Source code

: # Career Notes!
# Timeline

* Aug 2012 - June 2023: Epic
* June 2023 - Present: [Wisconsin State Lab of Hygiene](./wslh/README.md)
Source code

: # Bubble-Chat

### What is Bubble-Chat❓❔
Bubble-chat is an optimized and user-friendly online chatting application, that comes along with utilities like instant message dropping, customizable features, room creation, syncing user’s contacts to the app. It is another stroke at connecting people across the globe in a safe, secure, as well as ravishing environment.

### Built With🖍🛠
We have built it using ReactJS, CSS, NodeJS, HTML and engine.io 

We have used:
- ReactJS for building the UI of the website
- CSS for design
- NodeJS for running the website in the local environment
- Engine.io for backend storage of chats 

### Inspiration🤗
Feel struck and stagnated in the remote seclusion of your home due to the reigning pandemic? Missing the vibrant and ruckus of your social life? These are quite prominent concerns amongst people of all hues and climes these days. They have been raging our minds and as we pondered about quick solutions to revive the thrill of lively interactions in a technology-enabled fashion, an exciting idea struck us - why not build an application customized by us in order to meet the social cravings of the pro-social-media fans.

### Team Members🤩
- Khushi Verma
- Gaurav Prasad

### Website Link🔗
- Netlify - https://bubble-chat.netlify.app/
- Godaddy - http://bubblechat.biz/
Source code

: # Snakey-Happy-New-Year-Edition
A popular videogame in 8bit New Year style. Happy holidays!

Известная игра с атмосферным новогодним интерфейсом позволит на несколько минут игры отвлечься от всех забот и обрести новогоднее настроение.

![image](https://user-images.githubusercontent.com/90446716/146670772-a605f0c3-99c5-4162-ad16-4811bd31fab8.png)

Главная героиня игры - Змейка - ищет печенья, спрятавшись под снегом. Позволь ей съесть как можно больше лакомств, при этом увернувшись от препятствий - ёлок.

^^^^^^^^

JOB ITEM:
Change every "ReactJS" in the material to "React". Give back all of the material with nothing else altered.

SOLUTION FOR THIS TASK:
Source code

: # Career Notes!
# Timeline

* Aug 2012 - June 2023: Epic
* June 2023 - Present: [Wisconsin State Lab of Hygiene](./wslh/README.md)
Source code

: # Bubble-Chat

### What is Bubble-Chat❓❔
Bubble-chat is an optimized and user-friendly online chatting application, that comes along with utilities like instant message dropping, customizable features, room creation, syncing user’s contacts to the app. It is another stroke at connecting people across the globe in a safe, secure, as well as ravishing environment.

### Built With🖍🛠
We have built it using React, CSS, NodeJS, HTML and engine.io 

We have used:
- React for building the UI of the website
- CSS for design
- NodeJS for running the website in the local environment
- Engine.io for backend storage of chats 

### Inspiration🤗
Feel struck and stagnated in the remote seclusion of your home due to the reigning pandemic? Missing the vibrant and ruckus of your social life? These are quite prominent concerns amongst people of all hues and climes these days. They have been raging our minds and as we pondered about quick solutions to revive the thrill of lively interactions in a technology-enabled fashion, an exciting idea struck us - why not build an application customized by us in order to meet the social cravings of the pro-social-media fans.

### Team Members🤩
- Khushi Verma
- Gaurav Prasad

### Website Link🔗
- Netlify - https://bubble-chat.netlify.app/
- Godaddy - http://bubblechat.biz/
Source code

: # Snakey-Happy-New-Year-Edition
A popular videogame in 8bit New Year style. Happy holidays!

Известная игра с атмосферным новогодним интерфейсом позволит на несколько минут игры отвлечься от всех забот и обрести новогоднее настроение.

![image](https://user-images.githubusercontent.com/90446716/146670772-a605f0c3-99c5-4162-ad16-4811bd31fab8.png)

Главная героиня игры - Змейка - ищет печенья, спрятавшись под снегом. Позволь ей съесть как можно больше лакомств, при этом увернувшись от препятствий - ёлок.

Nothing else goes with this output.